There’s a sign on a tree there that says before any blasting, a series of warning whistles will blow. Larry tells us they hardly ever actually follow that protocol, and he ducks under the gate.
We stand on the edge of a cliff overlooking thousands of acres of bare rock and machinery. The roar of engines echoes from hundreds of feet below. Larry’s jovial voice turns solemn, almost weary. He mentions matter-of-factly that he’s been shot at. He tells us about the protests where he’s been arrested, of the reporters from other countries that have come to learn about MTR, and how the people of West Virginia suffer from having "the best politicians money can buy." I wish the photographers would hurry up and stop worrying about the lighting and take their shots. Standing here so close to the mining feels like watching an assault from a few feet away.
Larry takes us to the Stanley family cemetery. It’s much larger than I’d imagined, the graveyard for quite an extended family. There are fresh flowers at several of the headstones. Larry quietly shows us where to step and how to avoid treading on the ground immediately in front of a headstone. I look at the markers as we pass. Some are fairly recent, others are much older. Still other markers have disappeared, or gone smooth.
In a few places, the ground in front of the headstone sinks. Larry tells us that’s where the graves have collapsed because of the nearby blasting. Then he points out an even older cemetery to us. He says that the cemetery has graves over 270 years old, but most of them are totally sunken in. The graveyard is an island surrounded by strip mining. It’s illegal to strip mine a cemetery, but the coal company has the mineral rights and has mined under it. Underground mining mixed with blasting is just the thing to collapse graves, Larry tells us.

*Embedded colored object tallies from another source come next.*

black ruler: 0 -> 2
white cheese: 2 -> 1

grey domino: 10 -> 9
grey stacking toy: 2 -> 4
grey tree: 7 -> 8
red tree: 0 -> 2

Coming back from the cemetery, I notice something I’d missed on my last trip. I’d seen the white rock that used to mark the road to the church on Kayford Mountain—John 3:16 is painted on the front of it. But on the back in fading black paint, Psalm 95:4 reads, "In His hands are the deep places of the earth, the strength of the hills is His also." I’d never heard that verse before.
I stayed at the campaign house five days after my family left, spending much of my time four-wheeling, swimming with Dustin (who was still on the lookout for "hot women"), and making fudge for the Coal River Watch campaign house crew (and Charles Ballard, of course). As I packed up to go home, I wasn’t nearly as excited about finally getting to read the seventh and final Harry Potter book as I had imagined I would be when I planned my return date months ago.
The farmer-poet Wendell Berry writes, "To countenance mountaintop removal in West Virginia is to agree to the destruction of Yosemite or Yellowstone."
I could see Kayford Mountain in my mind even as I drove home to Cincinnati, even as I drove past the five coal-fired power plants that line the road along the Ohio River, even as they filled my mind with images of the land and the people of West Virginia ad come to love.